Hoy escribo en honor a las estrellas:
inquietas lucecitas eternas y bellas,
sinónimo de sueños, de ambiciosas metas,
de cosas hermosas y amor celestial.
¿Qué sería de la vida si no existieran ellas?
sin esos diamantes de divino fulgor
que salpican el cielo de gotitas luminosas
y tejen ilusiones en interminable labor.
Traviesas grageas de perenne brillo,
que en laboriosa obra llena de minuciosidad
bordan constelaciones y delinean con destellos
el fabuloso tapete celestial.
Emiten mensajes de significado oculto
que solo los astrólogos logran descifrar,
al tiempo que protagonizan los libros de cuentos
al lado de hadas, princesas y uno que otro zar.
Su delicada figura pretenden copiar
joyeros expertos que en oro y plata la intentan forjar
costureros consumados que en telas la bordan,
dibujantes expertos que la reinventan con estilizadas y artísticas formas.
Manos pequeñas llenas de ingenuidad que con inseguras líneas
trazan contornos con trémula precisión.
La colorean con furiosas líneas encontradas,
vagando en cualquier dirección,
llenas de diamantina, soberbias, brillantes,
para decorar su habitación.
Estrella.
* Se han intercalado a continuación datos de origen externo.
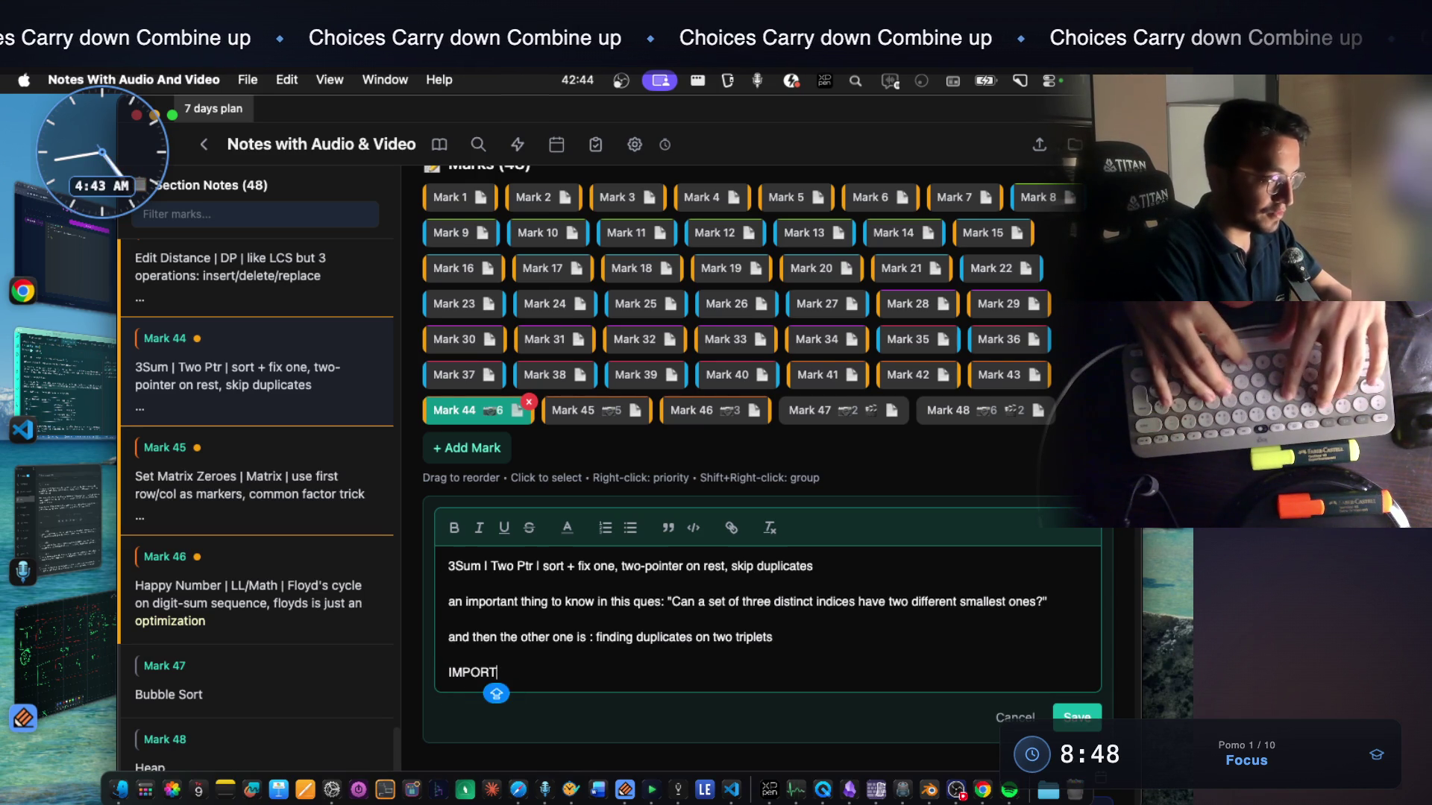
{"action": "type", "text": "ANT PA"}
Solo ella puede ser el nombre perfecto de una mujer.
Dominando el cielo tanto como el mar.
Quimera de ilusiones, musa de artistas creadores, parpadeante centella, esperanza nuestra, mapa del vagabundo y faro de nuestro mundo.
¿Y qué decir de la estrella de Belén?
Guía indiscutible de la pareja divina que con su presencia e infinita luz,
pudo dar vida, en esa noche llena de quietud, a la esperanza de la salvación.
La historia de la humanidad no sería la misma sin su intervención.
Por eso, en la vida de toda persona, más allá de la rutina diaria,
está ese deseo latente punzando insistente
de hacer que nuestra vida deslumbre con magia
y posea un resplandor semejante al de esa luz parpadeante.
Pues hasta los niños sueñan que al crecer,
logren en su existencia llegar a ser
grandes como papá, aventureros como piratas en el mar
y brillantes, tan brillante como debe ser, una estrella terrenal.